The excursion days have been divided following the geography of the Island from West to East.

On the first day of the trip (2nd of Sept.) we went to observe the main geological feature of Western Elba, represented by the Monte Capanne monzogranitic pluton with its associated dykes swarm, and then its thermometamorphic aureole consisting in different types of hornfels.

The Monte Capanne pluton (about 6.8 Ma) intrudes and ophiolite succession including Jurassic oceanic basement and volcanics, and their Upper Jurassic to Cretaceous pelagic sedimentary cover rocks.

The main facies of the Monte Capanne pluton locally exhibits a marked inequigranular texture due to the occurrence of large Karlsbad-twinned K-feldspar megacrysts (up to 10 cm along the c-axis). We observed how on the margins of the intrusive body the K-feldspar megacrysts may display flow structures and accumulations in the monzogranite, usually in associations with fluidal whirling structures, which can indicate a rapid cooling of the margins of the pluton. Another peculiar feature of this intrusive body is the presence of abundant mafic microgranular enclaves with ellipsoidal shapes.

 

On the 3rd September we moved to the Central-East Elba, where we visited the best outcrops (Punta di Zuccale, Terra Nera) of the lowermost tectonic units, in order to recognise their tectonic relationships ant the setting of the hosted Fe-ore bodies.

The structural setting of this part of the island is characterised by a pile of eight structural units, separated by a low-angle tectonic surfaces (thrusts and detachments), which lays onto the lowermost unit by a low-angle detachment fault marked by a decametric cataclastic horizon (Zuccale Fault ant its related cataclasite). The period during which the Zuccale fault explicated its movement postdate the emplacement of the La Serra-Porto Azzurro pluton (5.9 Ma). At ‘Punta di Zuccale’ the detachment juxtapose the Cretaceous Flysch (hangingwall) over the Verrucano Triassic sediments and the Paleozoic rocks. Interposed between these two portions there is a large cataclastic horizon, which consists of fragments deriving both the foot- and the hangingwall. It was possible to observe how this level is characterized by strongly foliated structures, which define a top-to-the-east sense of shear.

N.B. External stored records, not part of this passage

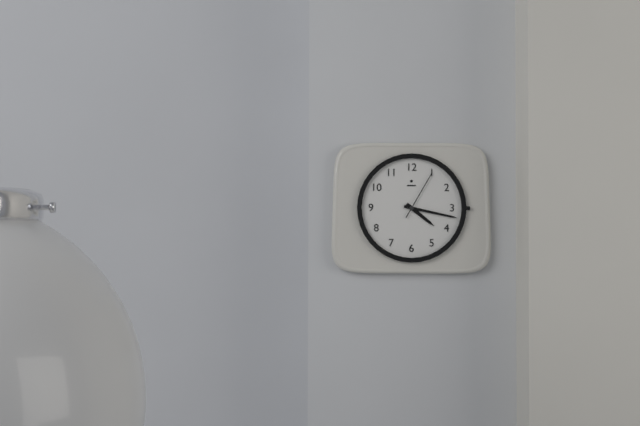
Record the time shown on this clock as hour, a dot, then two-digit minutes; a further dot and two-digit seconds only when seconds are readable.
4.17.05
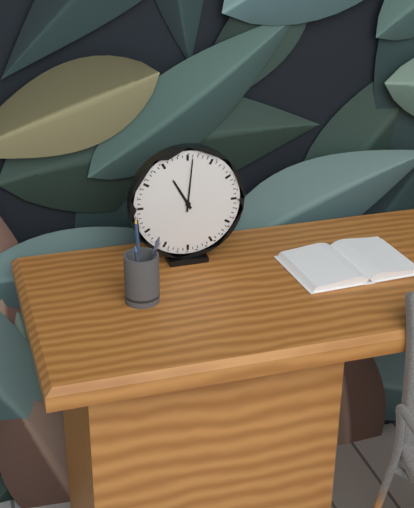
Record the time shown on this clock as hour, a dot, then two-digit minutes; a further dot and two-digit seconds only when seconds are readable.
11.01
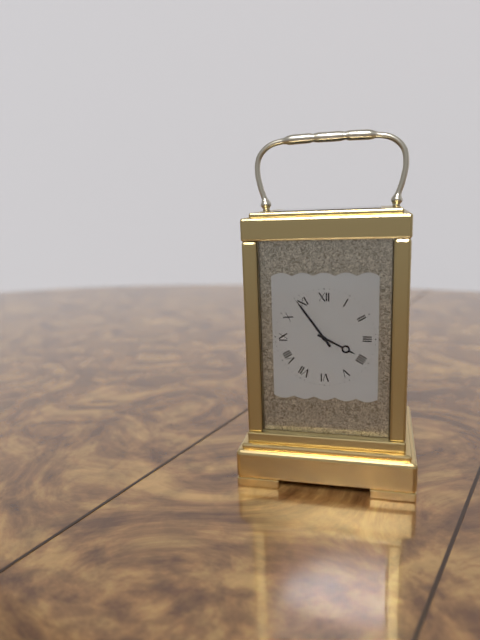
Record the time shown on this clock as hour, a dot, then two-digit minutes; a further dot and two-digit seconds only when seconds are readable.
3.54
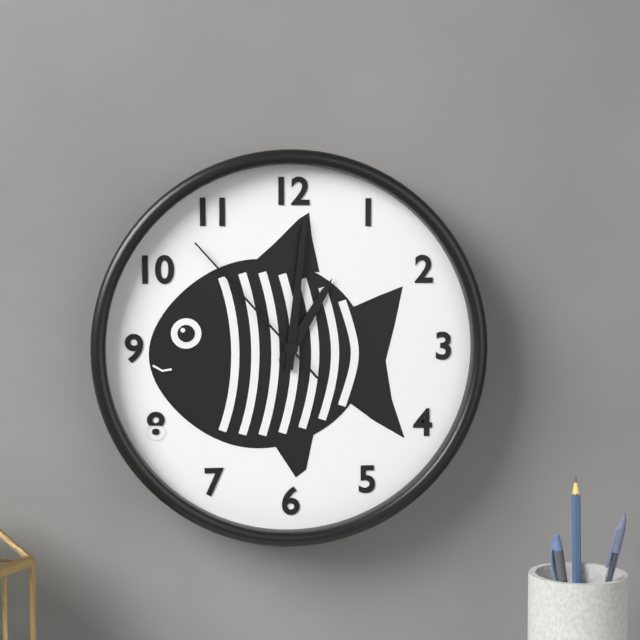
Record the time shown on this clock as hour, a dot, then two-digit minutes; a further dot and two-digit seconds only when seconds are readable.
1.01.53
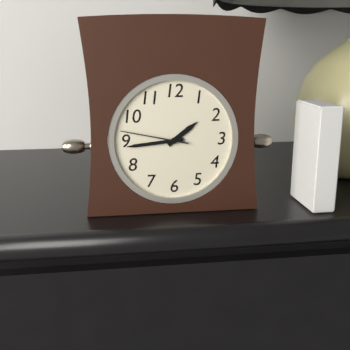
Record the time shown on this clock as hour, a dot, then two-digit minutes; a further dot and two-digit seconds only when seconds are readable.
1.44.47
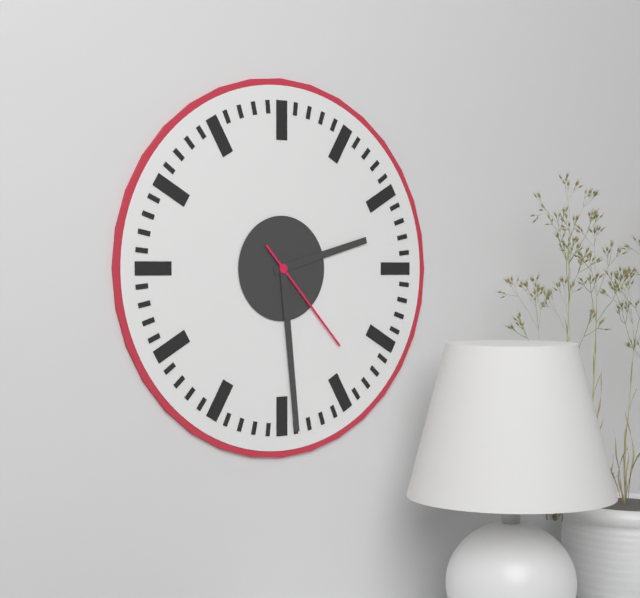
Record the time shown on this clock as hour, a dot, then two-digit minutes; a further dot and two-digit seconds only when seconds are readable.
2.29.23
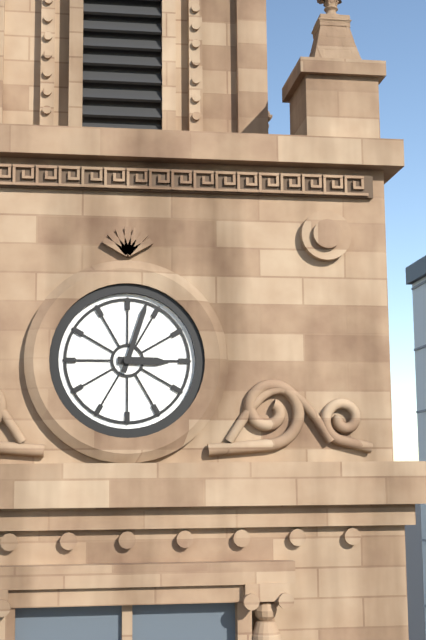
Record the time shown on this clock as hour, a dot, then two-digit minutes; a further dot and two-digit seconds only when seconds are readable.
3.03
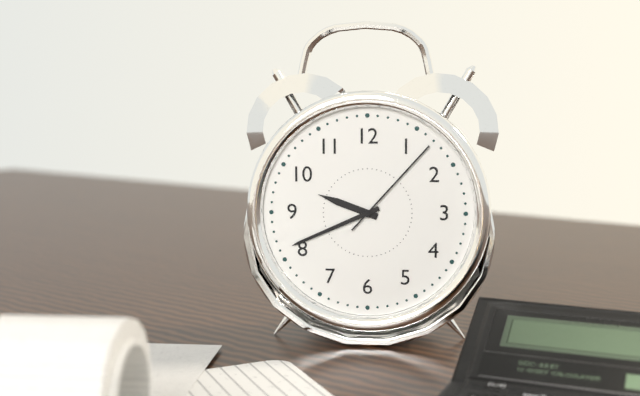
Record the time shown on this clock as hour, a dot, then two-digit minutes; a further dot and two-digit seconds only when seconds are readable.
9.41.07
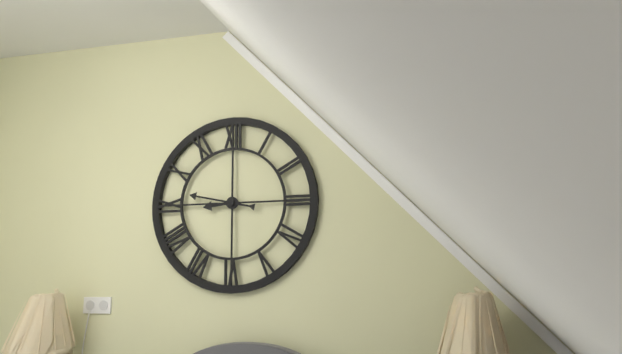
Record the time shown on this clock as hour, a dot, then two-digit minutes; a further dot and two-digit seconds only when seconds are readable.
8.47
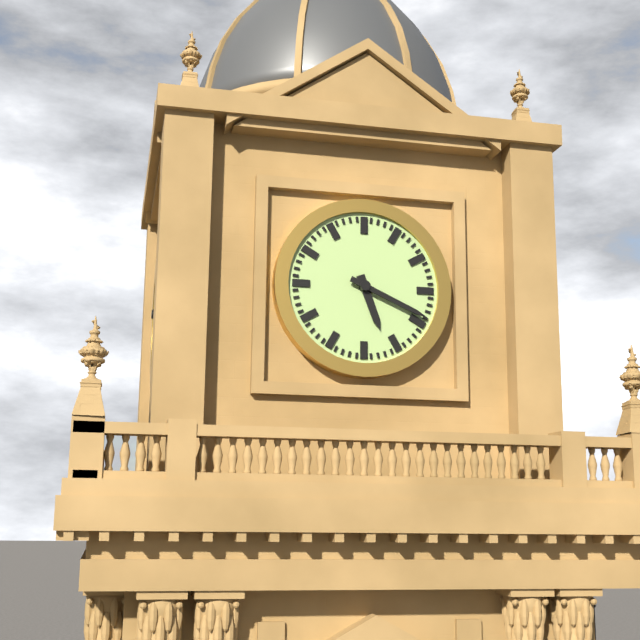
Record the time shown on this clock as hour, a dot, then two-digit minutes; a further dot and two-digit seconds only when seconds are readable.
5.19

Similar features have been observed in the ‘Terra Nera’ area, however here the structural setting appears complicated by a complex system of high angle normal faults, which are often associated with Fe-oxides and Fe-hydroxide fills. At ‘Terra Nera’ is evident how these high-angled normal faults have played an important role in the formation of the large Fe-ore deposits.

 

On the fourth day of our trip (4th September) we went look at the northeastern part of Elba (‘Rio Marina’ area) which host some of the main iron mines of the Island.

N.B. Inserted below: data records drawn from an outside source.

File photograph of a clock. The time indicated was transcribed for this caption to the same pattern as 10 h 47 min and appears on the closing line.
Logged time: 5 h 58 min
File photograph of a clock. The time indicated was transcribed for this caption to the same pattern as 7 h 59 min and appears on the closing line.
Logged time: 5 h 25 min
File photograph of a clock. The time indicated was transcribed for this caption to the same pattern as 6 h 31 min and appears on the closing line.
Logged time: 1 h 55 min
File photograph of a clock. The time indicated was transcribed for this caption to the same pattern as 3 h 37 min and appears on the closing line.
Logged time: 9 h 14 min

The iron deposits occurring at Rio Marina and northwards of it, are constituted by stratiform, massive, or veined bodies, which are preferentially hosted at the contact between the Permo-Carboniferous phyllites and the overlying calcareous levels. According to some authors (cf. Gillieron, 1959) the setting of the ore-bodies is markedly controlled by tectonic lineaments, produced by the Apenninic deformation event. All these deposits includes hematite as main ore mineral.

 

The aim of the last day in the field (5th of September) was the ‘Monte Calamita’ Promontory (southeastern Elba) and its iron ore deposits. In this area of the Elba is almost exclusively made up by the Elba deepest tectonic unit. This unit was intruded by the Late Miocene-Lowermost Pliocene granitoids and mainly by acid dykes. Here the relationships between the emplacement of the plutonic bodies and the final deformations of the tectonic stack are easily detectable: e.g. the low-angle Zuccale fault that directly superimposes the Cretaceous Flysch unit above the Paleozoic unit.

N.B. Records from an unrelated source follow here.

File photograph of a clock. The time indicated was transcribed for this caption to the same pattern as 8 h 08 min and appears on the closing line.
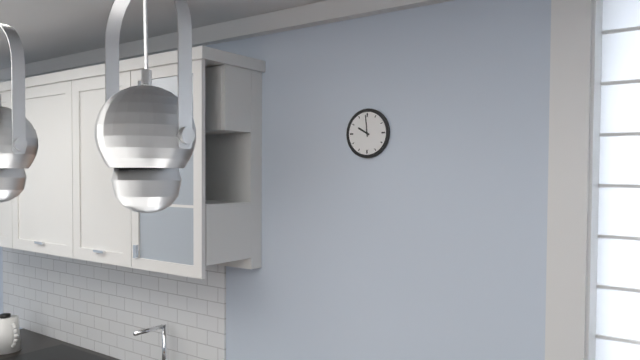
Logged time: 9 h 59 min
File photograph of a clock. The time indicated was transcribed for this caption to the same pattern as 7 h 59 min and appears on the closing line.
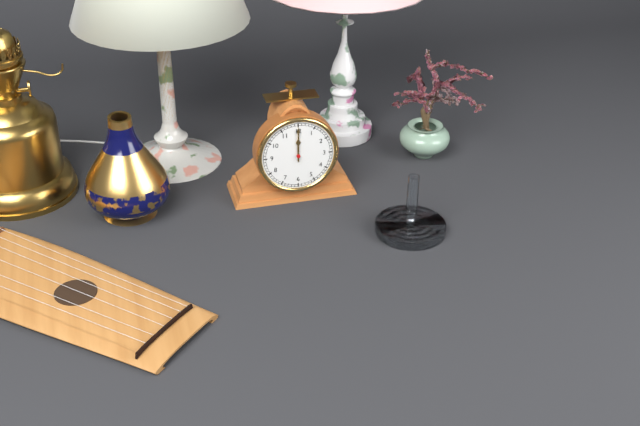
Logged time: 12 h 00 min
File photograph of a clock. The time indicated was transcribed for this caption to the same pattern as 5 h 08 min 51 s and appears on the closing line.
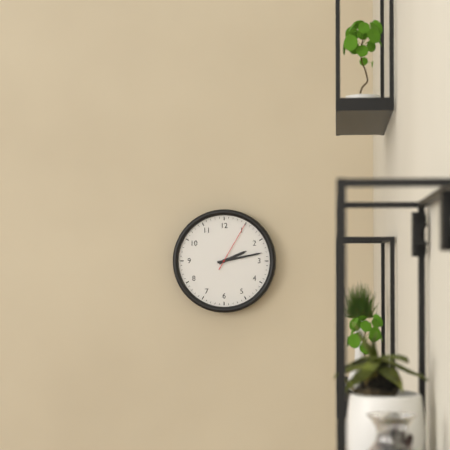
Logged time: 2 h 13 min 05 s
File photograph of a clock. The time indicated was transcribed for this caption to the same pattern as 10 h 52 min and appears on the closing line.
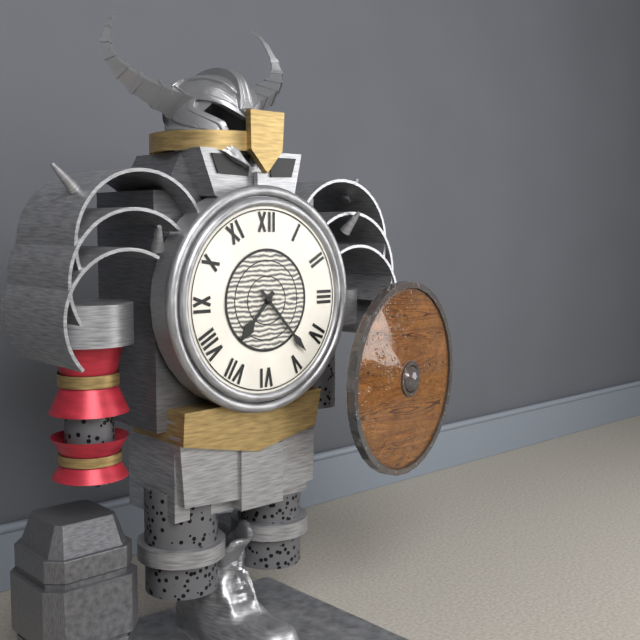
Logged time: 7 h 23 min
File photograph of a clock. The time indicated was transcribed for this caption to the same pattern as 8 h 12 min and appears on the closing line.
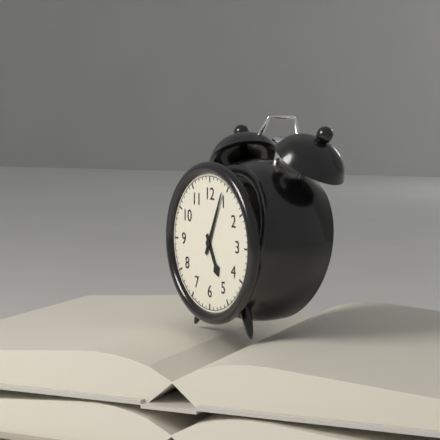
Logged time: 5 h 04 min
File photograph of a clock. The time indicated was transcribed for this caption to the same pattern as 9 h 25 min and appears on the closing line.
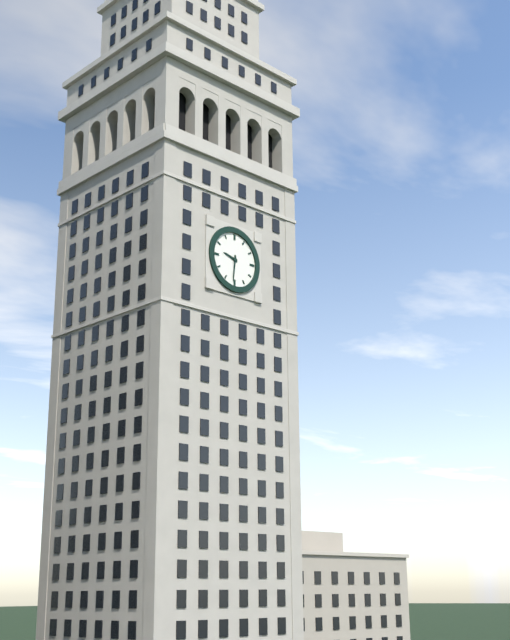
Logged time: 9 h 31 min
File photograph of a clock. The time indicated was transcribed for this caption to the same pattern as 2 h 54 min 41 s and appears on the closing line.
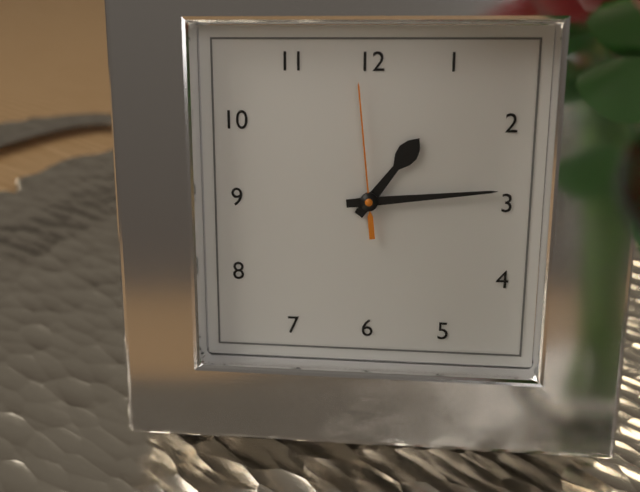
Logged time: 1 h 14 min 59 s
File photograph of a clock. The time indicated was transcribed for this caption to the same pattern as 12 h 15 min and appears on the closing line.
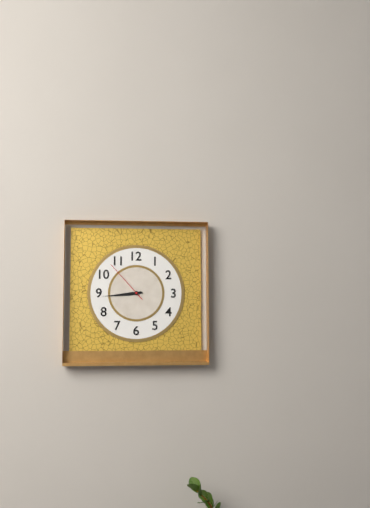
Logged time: 8 h 44 min
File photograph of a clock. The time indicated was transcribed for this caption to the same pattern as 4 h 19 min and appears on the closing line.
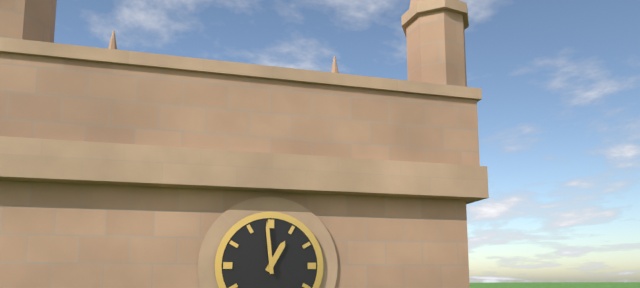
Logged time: 12 h 59 min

Iron exploitation at the ‘Calamita’ probably started in pre-Roman times. The northern sector of the ‘Calamita’ mines, ores were strictly associated with skarns, and consisted of lenses and massive bodies of magnetite. Moreover, masses of Fe-Cu sulphides (pyrite, chalcopyrite ± malachite, azurite) were locally exploited at the contact between the garnet skarn and the magnetite lenses.